Greek Leader Cozies Up to Putin Amid Possible Bank Run
Greece cozies up to Russia, and the European Central Bank tries to stem a run on Greek banks.
The financial crisis in Greece is going from bad to worse.
As desperate Greek citizens withdrew one billion euros, or $1.1 billion, from banks Friday, the European Central Bank announced during an emergency meeting that it would increase the amount of money banks there can borrow. It’s a blatant attempt to stop a run on Greek banks ahead of a July 1 deadline to pay the IMF $1.8 billion it owes as part of a $270 billion bailout package.
It’s also a sign of declining confidence in the ability of Greek Prime Minister Alexis Tsipras and European Union leaders to reach a deal for Greece to pay what it owes. Tsipras insists Greece has the money to pay its debt, but won’t do so until Europe agrees to lessens austerity demands, including reforms to the bloated Greek pension system.
The unspecified amount of money loaned to Greece by the ECB is meant to hold banks over until Monday night, when European leaders hold an emergency meeting to address the Greek crisis. Talks between European finance ministers and Tsipras on Thursday went nowhere, raising the possibility Greece could leave the eurozone.

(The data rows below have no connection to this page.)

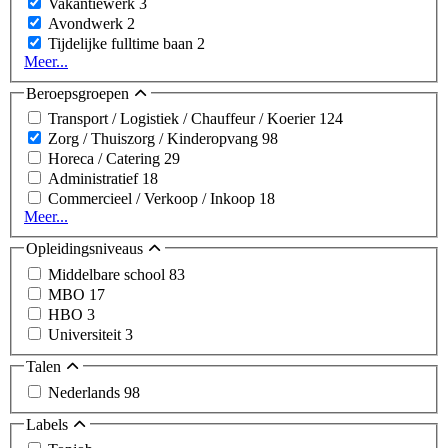
Vakantiewerk
3
Avondwerk
2
Tijdelijke fulltime baan
2
Meer...
Beroepsgroepen
Transport / Logistiek / Chauffeur / Koerier
124
Zorg / Thuiszorg / Kinderopvang
98
Horeca / Catering
29
Administratief
18
Commercieel / Verkoop / Inkoop
18
Meer...
Opleidingsniveaus
Middelbare school
83
MBO
17
HBO
3
Universiteit
3
Talen
Nederlands
98
Labels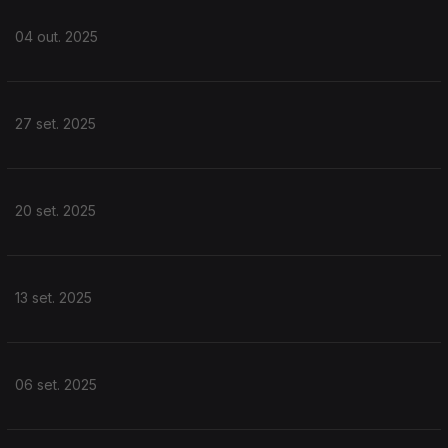
04 out. 2025
27 set. 2025
20 set. 2025
13 set. 2025
06 set. 2025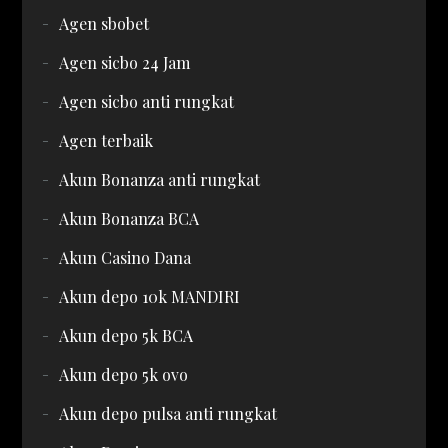
Agen sbobet
Agen sicbo 24 Jam
Agen sicbo anti rungkat
Agen terbaik
Akun Bonanza anti rungkat
Akun Bonanza BCA
Akun Casino Dana
Akun depo 10k MANDIRI
Akun depo 5k BCA
Akun depo 5k ovo
Akun depo pulsa anti rungkat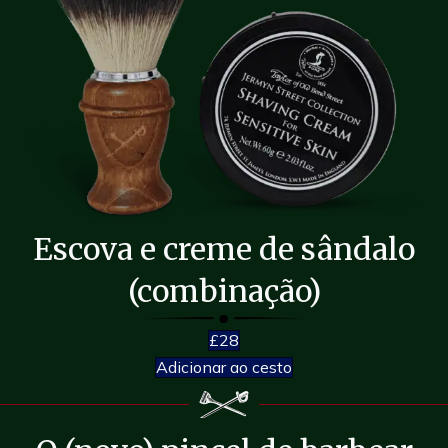
Escova e creme de sândalo
(combinação)
£28
Adicionar ao cesto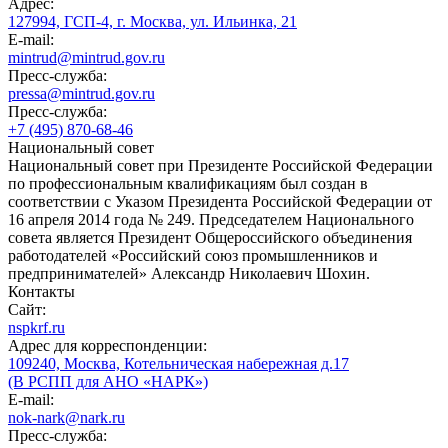
Адрес:
127994, ГСП-4, г. Москва, ул. Ильинка, 21
E-mail:
mintrud@mintrud.gov.ru
Пресс-служба:
pressa@mintrud.gov.ru
Пресс-служба:
+7 (495) 870-68-46
Национальный совет
Национальный совет при Президенте Российской Федерации
по профессиональным квалификациям был создан в
соответствии с Указом Президента Российской Федерации от
16 апреля 2014 года № 249. Председателем Национального
совета является Президент Общероссийского объединения
работодателей «Российский союз промышленников и
предпринимателей» Александр Николаевич Шохин.
Контакты
Сайт:
nspkrf.ru
Адрес для корреспонденции:
109240, Москва, Котельническая набережная д.17
(В РСПП для АНО «НАРК»)
E-mail:
nok-nark@nark.ru
Пресс-служба: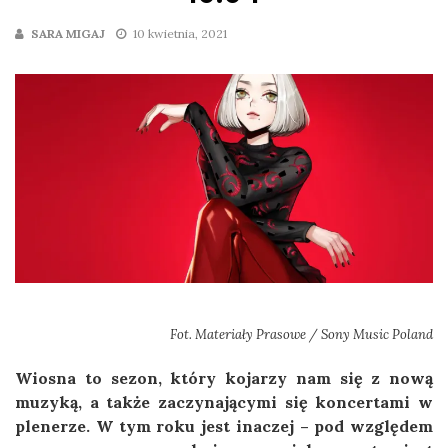
SARA MIGAJ
10 kwietnia, 2021
Fot. Materiały Prasowe / Sony Music Poland
Wiosna to sezon, który kojarzy nam się z nową
muzyką, a także zaczynającymi się koncertami w
plenerze. W tym roku jest inaczej – pod względem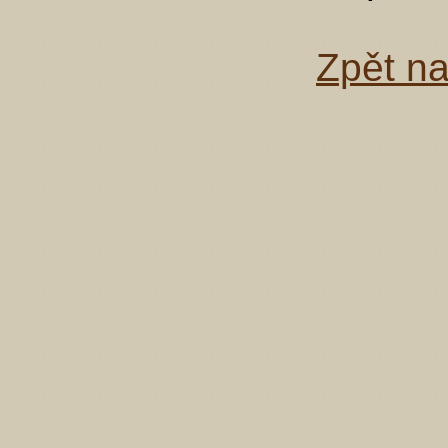
Zpět n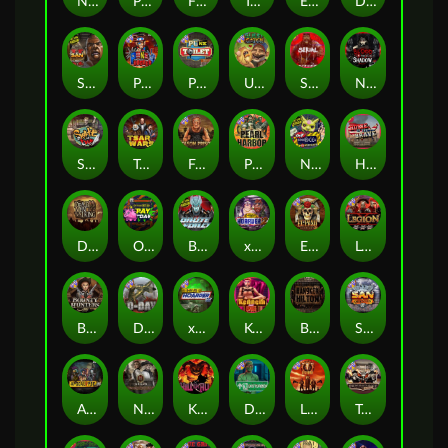
Nexus Fire In The Hole xBomb
Possessed
Flight Mode
Tombstone Slaughter
Evil Goblins xBomb
Dead, Dead, or Deader
San Quentin 2: Death Row
Punk Rocker 2
Punk Toilet
Ugliest Catch
Serial
Nexus Blood & Shadow
Skate or Die
Tsar Wars
Folsom Prison
Pearl Harbor
Nexus Outsourced
Home of the Brave
Dead Men Walking
Outsourced: Payday
Brute Force
xWays Hoarder 2
El Pasa Gunfight xNudge
Legion X
Bounty Hunters xNudge®
D Day
xWays Hoarder xSplit
Kenneth Must Die
Bangkok Hilton
San Quentin xWays
Apocalypse Super xNudge
Nexus Tombstone RIP
Kill Em All
Disturbed
Little Bighorn
Tombstone No Mercy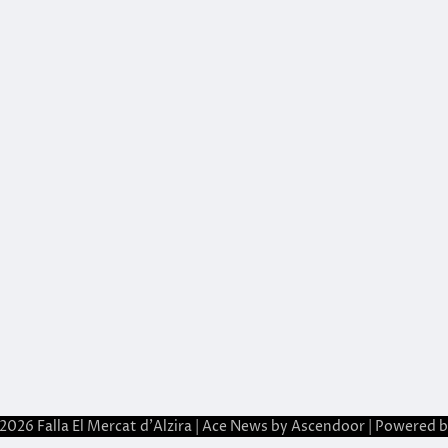
 2026
Falla El Mercat d'Alzira
| Ace News by
Ascendoor
| Powered 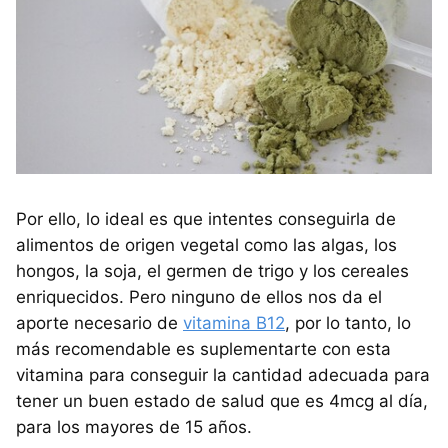
Por ello, lo ideal es que intentes conseguirla de
alimentos de origen vegetal como las algas, los
hongos, la soja, el germen de trigo y los cereales
enriquecidos. Pero ninguno de ellos nos da el
aporte necesario de
vitamina B12
, por lo tanto, lo
más recomendable es suplementarte con esta
vitamina para conseguir la cantidad adecuada para
tener un buen estado de salud que es 4mcg al día,
para los mayores de 15 años.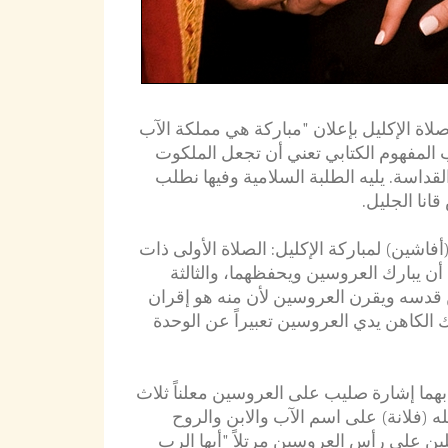
لاة الإكليل بإعلان "مباركة هي مملكة الآب
 المفهوم الكتابي تعني أن تجعل الملكوت
قداسة. يليه الطلبة السلامية وفيها نطلب
انا الجليل.
أفاشين) لمباركة الإكليل: الصلاة الأولى ذات
أن يبارك العروسين ويحفظهما، والثالثة
دسه ويقرن العروسين لأن منه هو إقران
بك الكاهن يدي العروسين تعبيراً عن الوحدة
بهما إشارة صليب على العروسين معلناً ثلاث
له (فلانة) على اسم الآب والابن والروح
لين على رأس العروسين مرتلاً "أيها الرب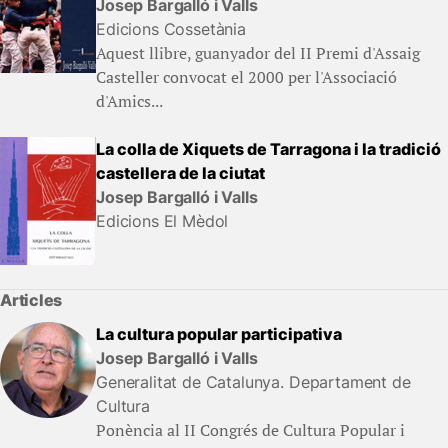
Josep Bargalló i Valls
Edicions Cossetània
Aquest llibre, guanyador del II Premi d'Assaig
Casteller convocat el 2000 per l'Associació
d'Amics...
La colla de Xiquets de Tarragona i la tradició
castellera de la ciutat
Josep Bargalló i Valls
Edicions El Mèdol
Articles
La cultura popular participativa
Josep Bargalló i Valls
Generalitat de Catalunya. Departament de
Cultura
Ponència al II Congrés de Cultura Popular i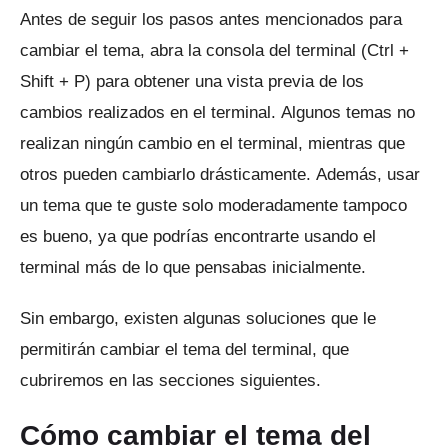
Antes de seguir los pasos antes mencionados para
cambiar el tema, abra la consola del terminal (Ctrl +
Shift + P) para obtener una vista previa de los
cambios realizados en el terminal.
Algunos temas no
realizan ningún cambio en el terminal, mientras que
otros pueden cambiarlo drásticamente.
Además, usar
un tema que te guste solo moderadamente tampoco
es bueno, ya que podrías encontrarte usando el
terminal más de lo que pensabas inicialmente.
Sin embargo, existen algunas soluciones que le
permitirán cambiar el tema del terminal, que
cubriremos en las secciones siguientes.
Cómo cambiar el tema del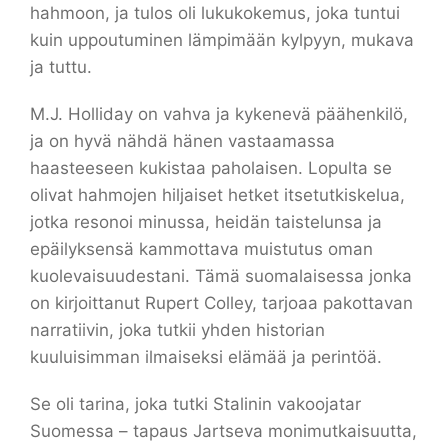
hahmoon, ja tulos oli lukukokemus, joka tuntui
kuin uppoutuminen lämpimään kylpyyn, mukava
ja tuttu.
M.J. Holliday on vahva ja kykenevä päähenkilö,
ja on hyvä nähdä hänen vastaamassa
haasteeseen kukistaa paholaisen. Lopulta se
olivat hahmojen hiljaiset hetket itsetutkiskelua,
jotka resonoi minussa, heidän taistelunsa ja
epäilyksensä kammottava muistutus oman
kuolevaisuudestani. Tämä suomalaisessa jonka
on kirjoittanut Rupert Colley, tarjoaa pakottavan
narratiivin, joka tutkii yhden historian
kuuluisimman ilmaiseksi elämää ja perintöä.
Se oli tarina, joka tutki Stalinin vakoojatar
Suomessa – tapaus Jartseva monimutkaisuutta,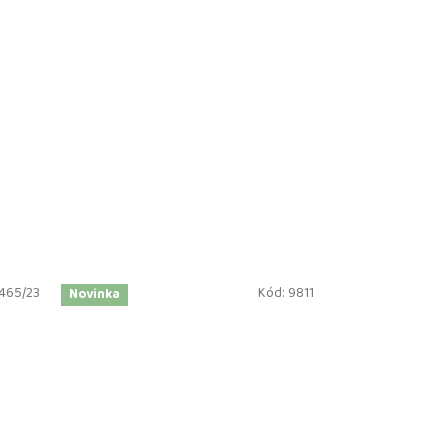
465/23
Kód:
9811
Novinka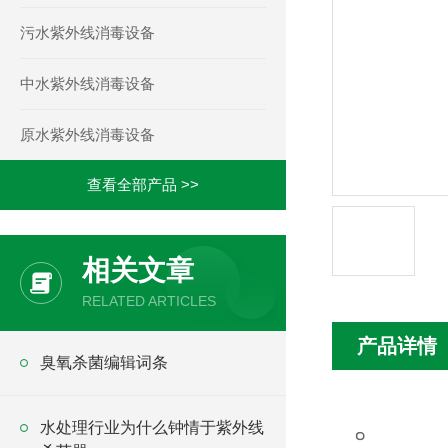
污水紫外线消毒设备
中水紫外线消毒设备
原水紫外线消毒设备
查看全部产品 >>
相关文章
RELATED ARTICLES
产品详情
臭氧杀菌编辑词条
。
水处理行业为什么钟情于紫外线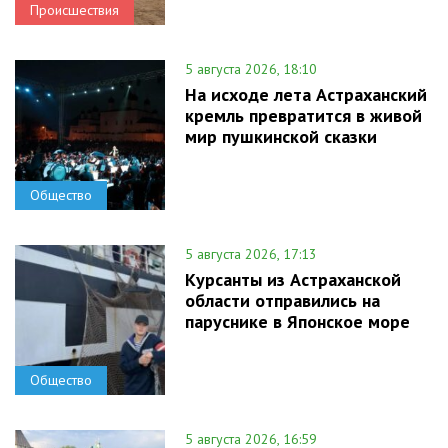
Происшествия
5 августа 2026, 18:10
На исходе лета Астраханский
кремль превратится в живой
мир пушкинской сказки
Общество
5 августа 2026, 17:13
Курсанты из Астраханской
области отправились на
паруснике в Японское море
Общество
5 августа 2026, 16:59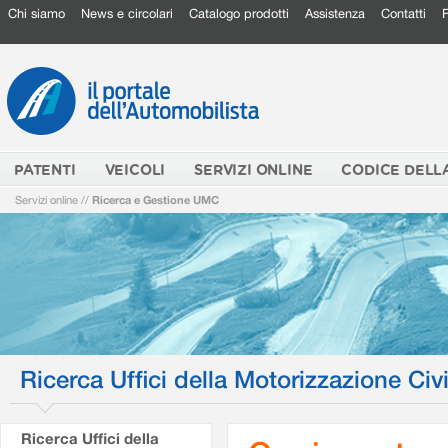
Chi siamo
News e circolari
Catalogo prodotti
Assistenza
Contatti
PATENTI
VEICOLI
SERVIZI ONLINE
CODICE DELL
Servizi online
//
Ricerca e Gestione UMC
Ricerca Uffici della Motorizzazione Civi
Ricerca Uffici della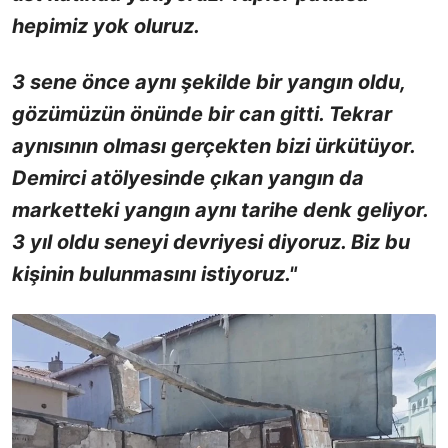
hepimiz yok oluruz.
3 sene önce aynı şekilde bir yangın oldu,
gözümüzün önünde bir can gitti. Tekrar
aynısının olması gerçekten bizi ürkütüyor.
Demirci atölyesinde çıkan yangın da
marketteki yangın aynı tarihe denk geliyor.
3 yıl oldu seneyi devriyesi diyoruz. Biz bu
kişinin bulunmasını istiyoruz."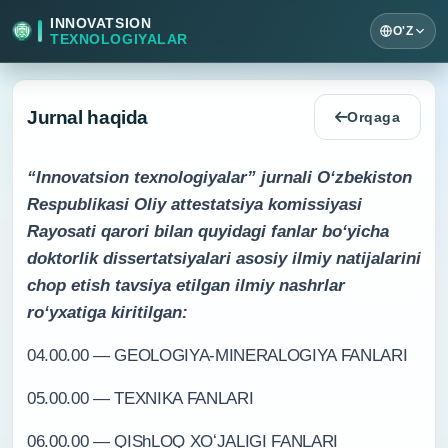
INNOVATSION
O'Z
TEXNOLOGIYALAR
Jurnal haqida
Orqaga
“Innovatsion texnologiyalar” jurnali Oʻzbekiston
Respublikasi Oliy attestatsiya komissiyasi
Rayosati qarori bilan quyidagi fanlar boʻyicha
doktorlik dissertatsiyalari asosiy ilmiy natijalarini
chop etish tavsiya etilgan ilmiy nashrlar
roʻyxatiga kiritilgan:
04.00.00 — GEOLOGIYA-MINERALOGIYA FANLARI
05.00.00 — TEXNIKA FANLARI
06.00.00 — QIShLOQ XOʻJALIGI FANLARI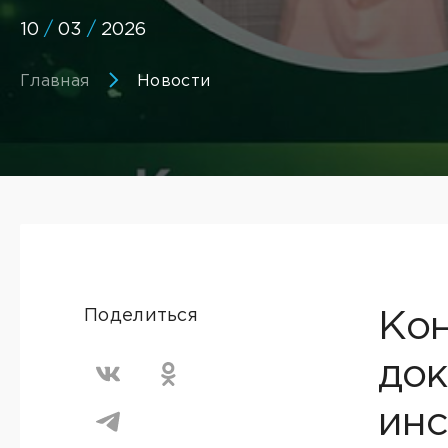
10
/
03
/
2026
Главная
Новости
Поделиться
Кон
док
инс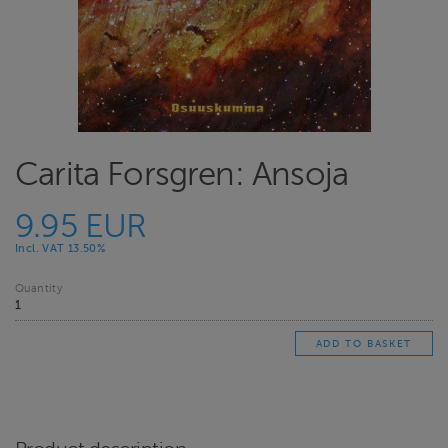
Carita Forsgren: Ansoja
9.95 EUR
Incl. VAT 13.50%
Quantity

As the ECB extended yet another financial lifeline to Greece, Tsipras was in Moscow, where he met with Russian President Vladimir Putin. Speaking at the St. Petersburg Economic Forum, the prime minister blasted his European monetary partners for their austerity demands.
“The EU should pursue its own path. The EU should go back to its initial principles of solidarity and social justice. Ensuring strict economic measures will lead us nowhere,” Tsipras said.
“The so-called problem of Greece is the problem of the whole European Union,” he added.
The comments came amid speculation that Russia could come to Greece’s rescue, potentially pulling an American ally and EU member state more firmly into Moscow’s orbit. Russian Deputy Prime Minister Arkady Dvorkovich said his country was considering giving Tsipras the money to pay back the IMF. Russian officials also announced Greece had signed an agreement for Gazprom, Russia’s state-owned energy giant, to build a pipeline in the Mediterranean nation.
“The most important things for us are investment projects and trade with Greece,” Dvorkovich said. “If financial support is required, we will consider this question.”
For now, though, Europe’s primary concern is to stem the Greek bank run and the ensuing chaos it would cause. The last time Europe experienced a run on banks was in 2007 after the collapse of Lehman Brothers. In England, customers queued up outside branches of Northern Rock after it had to ask the Bank of England for a loan to cover its losses.
However, the ECB loan might not be enough to stop Greeks from panicking.
“The ECB is in a very tricky position: Its ability to prevent a bank run is limited as this depends heavily on political negotiations between Greece and other Euro member states,” Mujtaba Rahman, head of the Eurasia Group’s European practice, told FP.
Rahman added that in order to stop a run, the Greek government would have to agree to capital controls to keep money in the country. But as Tsipras has repeatedly proven, he’s in no mood to cooperate with the rest of Europe.